What is being asked:
Rewrite the records below, changing "House format" to "Required format" wherever it occurs and keeping everything else the same. Leave out the pictures.

Data records:
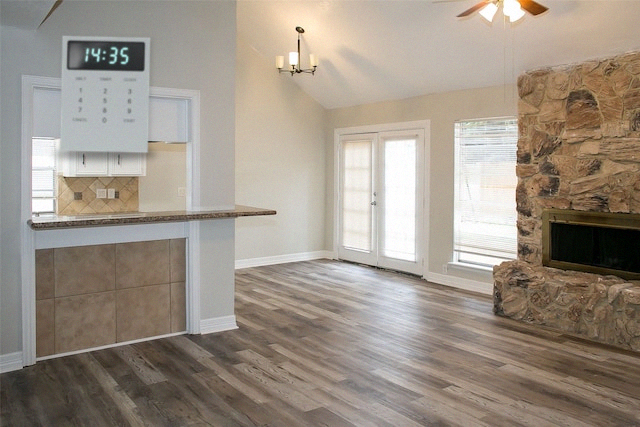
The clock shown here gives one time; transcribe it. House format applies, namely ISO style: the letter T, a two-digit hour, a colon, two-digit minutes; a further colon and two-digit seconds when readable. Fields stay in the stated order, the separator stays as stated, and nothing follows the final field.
T14:35
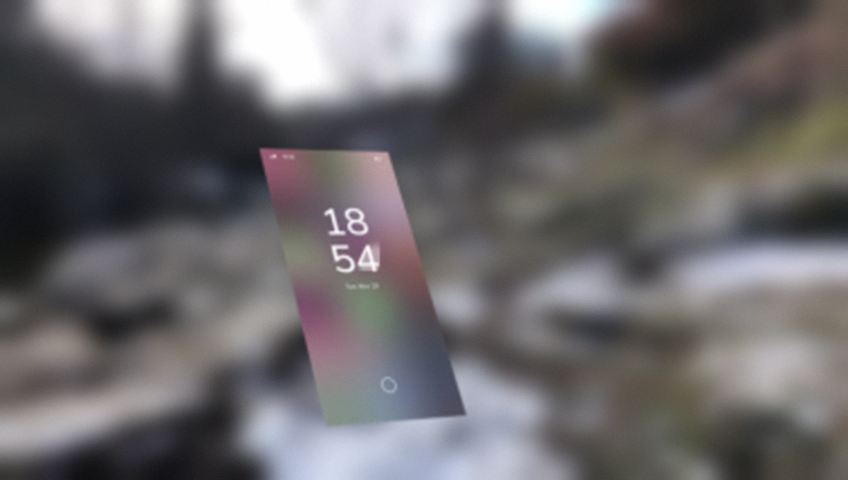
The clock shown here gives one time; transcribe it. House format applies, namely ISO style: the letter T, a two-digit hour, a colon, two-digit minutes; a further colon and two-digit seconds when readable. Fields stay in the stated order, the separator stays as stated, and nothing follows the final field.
T18:54
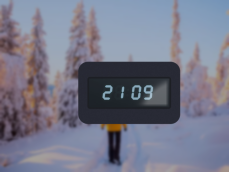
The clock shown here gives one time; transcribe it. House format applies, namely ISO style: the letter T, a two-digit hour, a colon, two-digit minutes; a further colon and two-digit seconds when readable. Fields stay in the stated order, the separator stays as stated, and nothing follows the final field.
T21:09
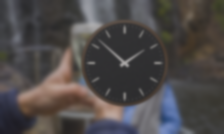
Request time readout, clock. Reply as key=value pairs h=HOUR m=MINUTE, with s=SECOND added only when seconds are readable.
h=1 m=52
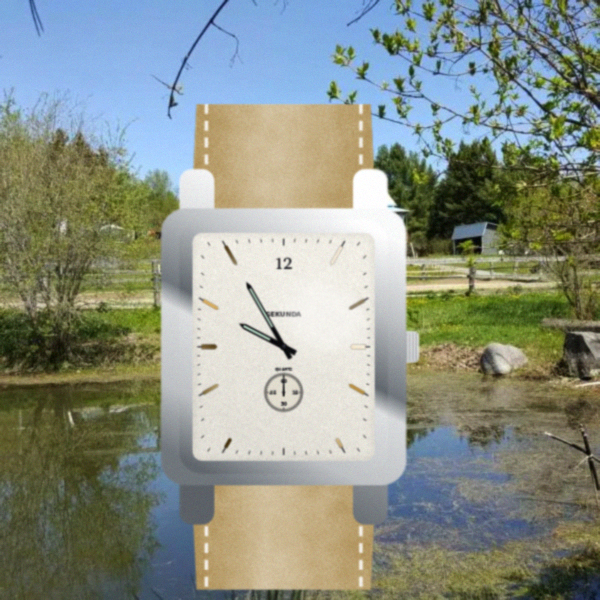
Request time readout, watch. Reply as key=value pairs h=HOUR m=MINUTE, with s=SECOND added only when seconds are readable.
h=9 m=55
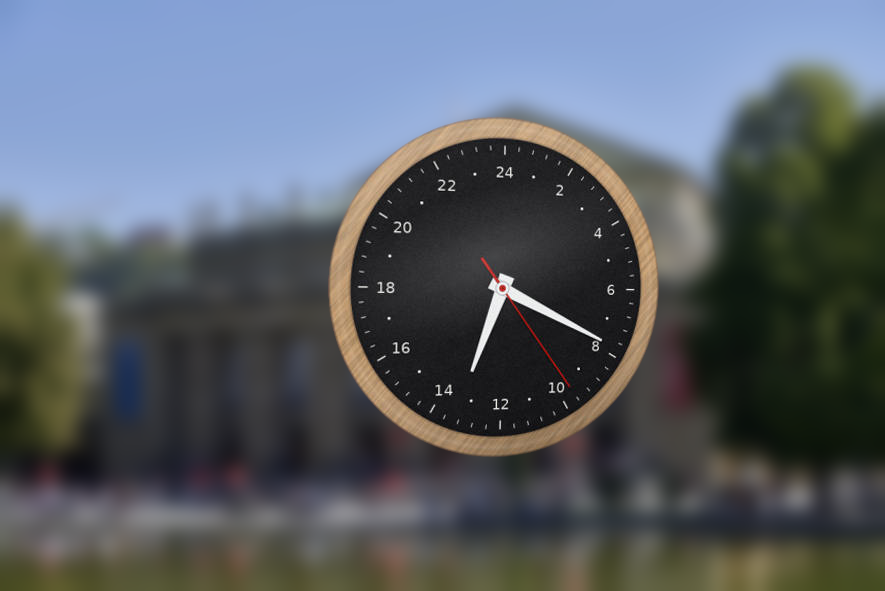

Output below:
The clock shown here gives one time; transcribe it. Required format applies, namely ISO style: the letter T, a two-digit hour, a colon, two-digit minutes; a further colon and two-digit seconds when readable. Fields stay in the stated order, the separator stays as stated, and nothing follows the final field.
T14:35
The clock shown here gives one time; transcribe it. Required format applies, namely ISO style: the letter T, a two-digit hour, a colon, two-digit minutes; a further colon and two-digit seconds when readable. Fields stay in the stated order, the separator stays as stated, and nothing follows the final field.
T18:54
The clock shown here gives one time; transcribe it. Required format applies, namely ISO style: the letter T, a two-digit hour, a colon, two-digit minutes; a further colon and two-digit seconds when readable. Fields stay in the stated order, the separator stays as stated, and nothing follows the final field.
T21:09
Request time readout, clock. Reply as key=value pairs h=HOUR m=MINUTE, with s=SECOND added only when seconds are readable.
h=1 m=52
Request time readout, watch. Reply as key=value pairs h=HOUR m=MINUTE, with s=SECOND added only when seconds are readable.
h=9 m=55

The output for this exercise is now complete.